Calpine Corporation (NYSE:CPN) today closed the previously announced acquisition of Noble Americas Energy Solutions, LLC ("Noble Solutions"), the nation's largest independent supplier of power to commercial and industrial retail customers.

Noble Solutions currently serves commercial and industrial customers in 18 states nationwide, including California, Texas, the Mid-Atlantic and the Northeastern United States, where Calpine's wholesale power generation fleet is primarily concentrated. The organization will remain headquartered in San Diego under the leadership of Jim Wood, who will remain its President and report to Trey Griggs, Calpine's Executive Vice President and Chief Commercial Officer. Its name will be changed to Calpine Energy Solutions, LLC, pending state-level regulatory approval.

"Noble Solutions has built an impressive retail platform serving sophisticated commercial and industrial customers, and we are excited to welcome their talented professionals into the Calpine family," said Griggs. "The Noble Solutions team's delivery of customized product offerings effectively manages customers' complex energy needs. We look forward to working together to build on their track record of success and to further leverage Calpine's complementary generation fleet to create tailored solutions for customers."

"Today, we are thrilled to join the Calpine team," said Wood. "Our customers will continue to receive the highest level of service that is the standard at Noble Solutions. With Calpine, our retail platform is now backed by a clean, modern and flexible generation fleet and a strong balance sheet that will allow us to provide greater value-added products and services."

Calpine purchased Noble Solutions for $800 million plus working capital.

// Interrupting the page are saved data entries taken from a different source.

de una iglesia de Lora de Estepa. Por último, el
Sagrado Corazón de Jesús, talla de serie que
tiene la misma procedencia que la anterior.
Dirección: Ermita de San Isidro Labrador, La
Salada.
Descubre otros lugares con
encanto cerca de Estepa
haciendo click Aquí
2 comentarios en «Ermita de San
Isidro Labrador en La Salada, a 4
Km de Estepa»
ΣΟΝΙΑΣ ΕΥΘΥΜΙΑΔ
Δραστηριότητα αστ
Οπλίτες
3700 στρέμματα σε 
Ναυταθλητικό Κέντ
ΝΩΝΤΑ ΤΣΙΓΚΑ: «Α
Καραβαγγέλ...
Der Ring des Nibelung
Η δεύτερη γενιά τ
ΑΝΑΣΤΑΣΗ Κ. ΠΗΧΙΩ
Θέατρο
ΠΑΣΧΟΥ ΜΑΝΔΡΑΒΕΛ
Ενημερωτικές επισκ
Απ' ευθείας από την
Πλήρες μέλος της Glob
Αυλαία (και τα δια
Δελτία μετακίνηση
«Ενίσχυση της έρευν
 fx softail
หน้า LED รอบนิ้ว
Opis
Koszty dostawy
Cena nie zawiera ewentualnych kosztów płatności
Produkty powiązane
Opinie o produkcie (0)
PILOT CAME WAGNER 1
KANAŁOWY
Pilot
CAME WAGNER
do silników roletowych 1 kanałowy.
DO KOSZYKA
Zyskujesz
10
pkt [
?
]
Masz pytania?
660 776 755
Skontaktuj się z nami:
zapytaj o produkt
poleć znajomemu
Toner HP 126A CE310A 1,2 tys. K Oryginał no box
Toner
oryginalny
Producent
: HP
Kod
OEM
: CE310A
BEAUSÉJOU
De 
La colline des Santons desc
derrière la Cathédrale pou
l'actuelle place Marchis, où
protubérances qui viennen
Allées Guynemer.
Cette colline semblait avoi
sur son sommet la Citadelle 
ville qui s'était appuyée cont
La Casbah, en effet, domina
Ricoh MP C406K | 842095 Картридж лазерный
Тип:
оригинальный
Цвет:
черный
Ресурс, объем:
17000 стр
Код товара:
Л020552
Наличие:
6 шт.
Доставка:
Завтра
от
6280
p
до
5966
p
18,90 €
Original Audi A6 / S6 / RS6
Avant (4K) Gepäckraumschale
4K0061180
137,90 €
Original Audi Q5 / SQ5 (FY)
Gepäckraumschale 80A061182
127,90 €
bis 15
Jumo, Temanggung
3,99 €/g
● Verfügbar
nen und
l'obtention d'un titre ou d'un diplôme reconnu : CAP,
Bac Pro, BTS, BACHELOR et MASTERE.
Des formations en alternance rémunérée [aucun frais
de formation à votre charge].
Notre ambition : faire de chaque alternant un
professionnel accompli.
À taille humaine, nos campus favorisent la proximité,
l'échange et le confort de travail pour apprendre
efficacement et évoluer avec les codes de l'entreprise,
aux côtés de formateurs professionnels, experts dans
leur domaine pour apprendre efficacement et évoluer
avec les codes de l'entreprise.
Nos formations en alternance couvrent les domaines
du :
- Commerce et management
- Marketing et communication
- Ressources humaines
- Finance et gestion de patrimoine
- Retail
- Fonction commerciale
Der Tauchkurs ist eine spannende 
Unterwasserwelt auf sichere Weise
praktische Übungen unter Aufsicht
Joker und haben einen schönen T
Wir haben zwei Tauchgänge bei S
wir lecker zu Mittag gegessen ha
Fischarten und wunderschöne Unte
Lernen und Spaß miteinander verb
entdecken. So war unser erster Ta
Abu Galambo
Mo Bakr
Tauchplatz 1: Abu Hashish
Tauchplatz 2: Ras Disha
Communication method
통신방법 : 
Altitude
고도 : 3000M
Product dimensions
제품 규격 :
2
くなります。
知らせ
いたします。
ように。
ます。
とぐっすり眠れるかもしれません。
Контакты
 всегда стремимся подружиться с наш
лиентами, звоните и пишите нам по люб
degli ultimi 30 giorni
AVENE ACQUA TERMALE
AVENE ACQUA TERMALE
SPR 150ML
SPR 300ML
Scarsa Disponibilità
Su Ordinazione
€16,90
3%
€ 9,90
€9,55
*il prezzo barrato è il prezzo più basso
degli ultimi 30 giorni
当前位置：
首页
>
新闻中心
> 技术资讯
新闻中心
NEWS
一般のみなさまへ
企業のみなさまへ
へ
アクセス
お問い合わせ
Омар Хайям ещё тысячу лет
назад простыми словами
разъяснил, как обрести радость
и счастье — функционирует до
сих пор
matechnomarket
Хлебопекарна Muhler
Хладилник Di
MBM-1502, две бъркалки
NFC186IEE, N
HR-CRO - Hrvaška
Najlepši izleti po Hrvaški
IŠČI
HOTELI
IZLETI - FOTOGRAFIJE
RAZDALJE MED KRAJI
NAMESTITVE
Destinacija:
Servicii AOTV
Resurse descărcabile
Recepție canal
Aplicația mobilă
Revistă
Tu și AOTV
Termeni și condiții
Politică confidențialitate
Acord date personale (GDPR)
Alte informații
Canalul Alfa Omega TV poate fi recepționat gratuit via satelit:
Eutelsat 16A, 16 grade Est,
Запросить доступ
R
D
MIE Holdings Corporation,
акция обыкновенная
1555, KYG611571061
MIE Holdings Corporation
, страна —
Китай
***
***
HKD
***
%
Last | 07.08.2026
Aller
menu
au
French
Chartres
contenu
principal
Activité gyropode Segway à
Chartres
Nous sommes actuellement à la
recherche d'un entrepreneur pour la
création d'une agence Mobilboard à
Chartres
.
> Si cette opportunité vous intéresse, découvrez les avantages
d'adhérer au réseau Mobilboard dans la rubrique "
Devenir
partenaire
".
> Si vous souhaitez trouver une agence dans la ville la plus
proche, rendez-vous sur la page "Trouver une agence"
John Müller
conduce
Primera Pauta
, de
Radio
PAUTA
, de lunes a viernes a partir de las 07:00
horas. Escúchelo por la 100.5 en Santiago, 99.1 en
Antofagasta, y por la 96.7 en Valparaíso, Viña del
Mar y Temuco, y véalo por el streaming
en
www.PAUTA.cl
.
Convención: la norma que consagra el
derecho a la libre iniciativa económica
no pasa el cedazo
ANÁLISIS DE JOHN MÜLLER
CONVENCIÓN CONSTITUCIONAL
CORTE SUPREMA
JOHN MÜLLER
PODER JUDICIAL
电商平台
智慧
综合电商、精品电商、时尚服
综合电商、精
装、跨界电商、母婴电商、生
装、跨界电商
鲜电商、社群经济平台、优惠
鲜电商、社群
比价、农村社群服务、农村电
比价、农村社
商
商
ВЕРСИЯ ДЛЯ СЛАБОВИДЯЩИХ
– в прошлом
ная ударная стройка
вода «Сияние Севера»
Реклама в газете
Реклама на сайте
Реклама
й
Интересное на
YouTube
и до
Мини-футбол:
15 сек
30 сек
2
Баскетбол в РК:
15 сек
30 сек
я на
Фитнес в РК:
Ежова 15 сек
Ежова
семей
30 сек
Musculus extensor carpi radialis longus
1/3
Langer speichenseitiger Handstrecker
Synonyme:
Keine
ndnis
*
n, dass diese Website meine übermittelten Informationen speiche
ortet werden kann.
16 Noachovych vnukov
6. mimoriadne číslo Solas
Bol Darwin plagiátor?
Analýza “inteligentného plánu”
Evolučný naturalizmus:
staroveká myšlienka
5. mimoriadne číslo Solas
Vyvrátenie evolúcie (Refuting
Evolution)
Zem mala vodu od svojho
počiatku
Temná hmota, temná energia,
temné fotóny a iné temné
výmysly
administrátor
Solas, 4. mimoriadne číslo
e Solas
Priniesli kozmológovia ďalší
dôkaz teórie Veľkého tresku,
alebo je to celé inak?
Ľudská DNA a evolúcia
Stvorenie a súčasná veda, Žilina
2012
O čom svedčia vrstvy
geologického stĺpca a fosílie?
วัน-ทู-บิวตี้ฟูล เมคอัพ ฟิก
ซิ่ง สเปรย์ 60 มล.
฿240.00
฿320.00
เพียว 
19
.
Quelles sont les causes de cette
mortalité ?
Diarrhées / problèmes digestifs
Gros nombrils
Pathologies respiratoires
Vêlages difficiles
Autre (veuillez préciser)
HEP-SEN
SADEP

Through collateral optimization and synergies and the runoff of acquired legacy hedges, Calpine expects net cash deployed (including working capital) of approximately $900 million by year-end 2016, declining to approximately $700 million substantially within the first year.

The acquisition was funded with a combination of cash on hand and a one-year, $550 million term loan priced at LIBOR plus 175 basis points. The company intends to repay the term loan during 2017 with proceeds from announced asset sales and cash from operations, including that generated from the anticipated collateral synergies.